Les faits étant établis, à quel point la responsabilité du promoteur est engagée? «Elle l’est contractuellement. Le promoteur est le seul interlocuteur du client et c’est à lui que revient la charge de rétablir les dommages qui lui sont causés», insiste notre source. Pourtant, il pourrait ne rien à voir dans une affaire pareille, puisque lui-même charge une entreprise de construction de monter le bâtiment.
Autant la solidité du bâtiment et ses fondations sont couverts obligatoirement par la garantie décennale et font l’objet de contrôles et de vérifications par un bureau d’études, autant la qualité du bâti n’est soumise ni à une obligation réglementaire ni à une norme précise.
Comment s’en sortir dans ce cas ? S’adresser au tribunal au risque de débourser des sommes colossales, bien plus supérieures à celles relatives à la réparation du dégât? Poursuivre le promoteur jusqu’à obtention de ses droits ? Les associations de protection des droits du consommateur reçoivent plusieurs dossiers en la matière de clients s’estimant lésés en découvrant des vices qui étaient cachés.
Dans la pratique, le promoteur pourrait prendre sa responsabilité en main et réparer les dégâts survenus, mais cela reste conditionné au degré de sérieux et à la réputation du professionnel.
C’est pour cette raison, entre autres, que Bouazza Kharrati, président de la Fédération marocaine des droits du consommateur, appelle à la mise en place d’une instance qui aura pour mission le contrôle du produit bâti, à rendre obligatoire le respect des normes marocaines dans les produits et matières de construction et aussi à se référer aux associations des droits du consommateur, pour tout différend avec le promoteur.
Dans l’attente de la publication du code de la construction, ce type de problèmes continuera à exister et à faire des mécontents. Pourtant, il réglera bien les différends et les difficultés qui surviennent entre les promoteurs et les clients, puisqu’il comprend les règles à suivre en matière de construction en vue d’assurer aussi bien la solidité, la structure que la qualité du bâtiment.
Vice et défaut de construction, quelle différence ?

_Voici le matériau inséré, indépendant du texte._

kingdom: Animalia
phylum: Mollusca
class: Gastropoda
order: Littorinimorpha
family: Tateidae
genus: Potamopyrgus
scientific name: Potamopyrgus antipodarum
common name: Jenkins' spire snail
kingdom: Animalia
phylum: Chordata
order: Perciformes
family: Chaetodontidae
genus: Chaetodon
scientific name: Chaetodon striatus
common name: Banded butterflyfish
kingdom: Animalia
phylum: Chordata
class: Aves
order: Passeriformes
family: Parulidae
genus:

On a tendance à évoquer vice en tant que défaut et vice versa. Ce n’est nullement la même signification. D’ailleurs, le DOC, dans son article 549, précise que le vendeur garantit les vices de la chose qui en diminuent sensiblement la valeur ou la rendent impropre à l’usage auquel elle est destinée d’après sa nature ou d’après le contrat.
Par contre, les défauts qui diminuent légèrement la valeur ou la jouissance et ceux tolérés par l’usage ne donnent pas ouverture à garantie. Bien qu’il n’y ait aucune classification ou encore une liste exhaustive des vices et défauts, l’usage fait que les vices soient relatifs à l’humidité par exemple, aux infiltrations, aux fuites d’eau, à des fissures dans les murs, etc.
En revanche, les défauts qui ne donnent pas lieu à la garantie, eux, sont toutes les autres imperfections que le client aura constatées mais qui ne gênent pas l’occupation quotidienne des lieux et n’impactent en rien le lieu de vie, comme l’isolation acoustique par exemple.